[Stored dataset items]

*** Begin section ***

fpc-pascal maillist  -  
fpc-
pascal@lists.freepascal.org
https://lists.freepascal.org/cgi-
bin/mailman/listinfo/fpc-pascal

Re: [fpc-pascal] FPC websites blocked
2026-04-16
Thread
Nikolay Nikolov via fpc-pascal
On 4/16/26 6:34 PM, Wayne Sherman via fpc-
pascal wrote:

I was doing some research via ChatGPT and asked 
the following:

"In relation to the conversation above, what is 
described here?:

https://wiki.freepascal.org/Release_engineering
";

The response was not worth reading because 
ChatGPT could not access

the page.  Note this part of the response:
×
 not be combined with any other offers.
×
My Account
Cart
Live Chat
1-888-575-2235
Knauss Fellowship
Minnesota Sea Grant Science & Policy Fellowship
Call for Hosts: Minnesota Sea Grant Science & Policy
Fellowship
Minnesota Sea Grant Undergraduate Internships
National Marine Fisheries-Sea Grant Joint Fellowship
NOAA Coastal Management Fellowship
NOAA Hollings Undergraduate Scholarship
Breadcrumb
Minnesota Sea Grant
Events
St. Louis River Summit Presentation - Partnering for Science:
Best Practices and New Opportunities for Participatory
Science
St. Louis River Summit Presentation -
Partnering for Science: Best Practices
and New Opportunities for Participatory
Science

*** End section ***
*** Begin section ***

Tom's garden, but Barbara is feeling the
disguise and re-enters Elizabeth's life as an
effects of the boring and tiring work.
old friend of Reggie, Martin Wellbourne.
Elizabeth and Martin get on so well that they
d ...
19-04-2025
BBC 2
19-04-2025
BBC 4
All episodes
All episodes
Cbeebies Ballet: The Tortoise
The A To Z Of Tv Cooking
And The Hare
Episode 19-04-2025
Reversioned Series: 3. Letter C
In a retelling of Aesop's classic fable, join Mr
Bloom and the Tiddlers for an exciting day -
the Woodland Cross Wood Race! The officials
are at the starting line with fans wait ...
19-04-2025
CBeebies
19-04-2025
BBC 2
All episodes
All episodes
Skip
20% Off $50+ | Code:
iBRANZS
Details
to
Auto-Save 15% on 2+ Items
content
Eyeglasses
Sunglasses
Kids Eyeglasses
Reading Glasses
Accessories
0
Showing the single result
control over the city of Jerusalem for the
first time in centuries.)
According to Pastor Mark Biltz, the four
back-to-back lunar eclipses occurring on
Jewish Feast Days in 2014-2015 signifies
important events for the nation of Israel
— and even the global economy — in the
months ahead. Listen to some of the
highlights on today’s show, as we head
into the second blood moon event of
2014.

*** End section ***

* _REQUIRED ACTION_: Copy out each line from the preceding entries that mentions the word "Policy".

* _TASK SOLUTION_:
Minnesota Sea Grant Science & Policy Fellowship
Call for Hosts: Minnesota Sea Grant Science & Policy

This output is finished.